Work instructions:
For each statement, answer yes or no according to the passage on MeCCSA's 2014 study of media, communications and cultural studies departments, and quote the words of the passage that settle it. (a) The report on the research has already been completed. (b) Undergraduate fees of up to £9,000 were introduced in 2012/13. (c) The 35,490 full-time undergraduates in media and journalism in 2012/13 include those enrolled in ‘Mass Communication and Documentation’ degrees.

:: Excerpt provided

In the summer of 2014 MeCCSA funded research into the changing higher education environment experienced by media, communications and cultural studies departments. Through a survey and interviews1 the research explores and evaluates changes to admissions and recruitment processes and practices; strategic considerations around curriculum development and staffing and the consequences of the ever-increasing importance being placed on the research ‘impact’ agenda for departments in these fields. The study examines how the new expectations around income generation, market-driven competition, and the adaptation to ‘student demand’ and ‘efficiency requirements’ have influenced the overall teaching and research environment within departments that fall under MeCCSA’s remit. The report is still being drafted but below we offer an indication of the emerging findings.
Background and issues
The study was undertaken against a backdrop of the recent dramatic shifts in government policy and funding structures in UK higher education. The removal of the block teaching grant for subjects in arts, humanities and social sciences, along with the implementation of undergraduate student fees up to £9,000 in 2012/13, and the surprise announcement that government-imposed recruitment caps on student numbers will be lifted from 2015/16 have introduced a sea-change in the way higher education is conceptualized, organized and delivered in England.2
Alongside these changes student numbers have increased across the board, with overall participation increasing from 3.4% in 1950, to 8.4% in 1970, 19.3% in 1990 and 33% in 2000 In 2013, 496,000 (nearly 40% of young people) got a full-time place at university resulting in a total higher education student population of about 2.5 million (Bolton 2012, Coughlan 2013). Latest UCAS figures for the most recent 2014/15 intake shows a further increase of around 3% (UCAS 2014). Students studying media and journalism courses represent a small but mighty portion of this growth: in 1996/97 there were approximately 7,605 full-time undergraduate students in these subjects and by 2012/13 that number had risen to 35,490 – a 4-fold increase. This does not include the further 30,485 students enrolled in ‘Mass Communication and Documentation’ degrees in 2012, a subject area that also includes librarian and information services alongside media and communications (Golding and Murdock 2014).

::::
:: Provided data

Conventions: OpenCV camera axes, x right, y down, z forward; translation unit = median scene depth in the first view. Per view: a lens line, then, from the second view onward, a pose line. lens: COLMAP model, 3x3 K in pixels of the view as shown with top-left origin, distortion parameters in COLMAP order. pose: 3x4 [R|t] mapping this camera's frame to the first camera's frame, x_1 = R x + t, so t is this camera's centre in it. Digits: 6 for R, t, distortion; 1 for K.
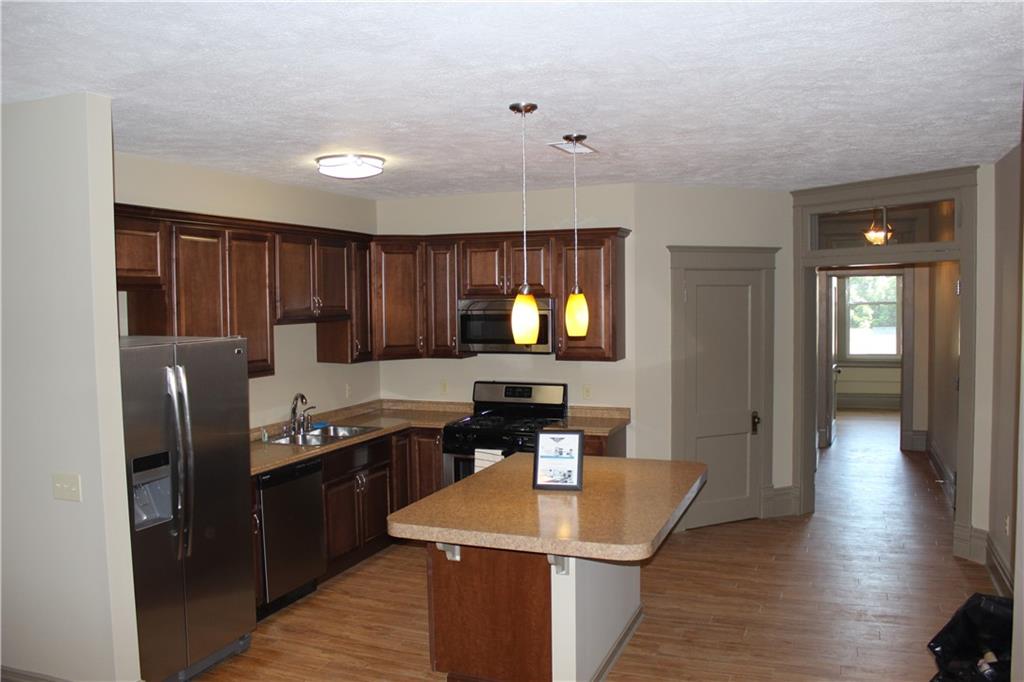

::::

Expected output:
(a) No: "The report is still being drafted"
(b) Yes: "the implementation of undergraduate student fees up to £9,000 in 2012/13"
(c) No: "This does not include the further 30,485 students enrolled in ‘Mass Communication and Documentation’ degrees in 2012"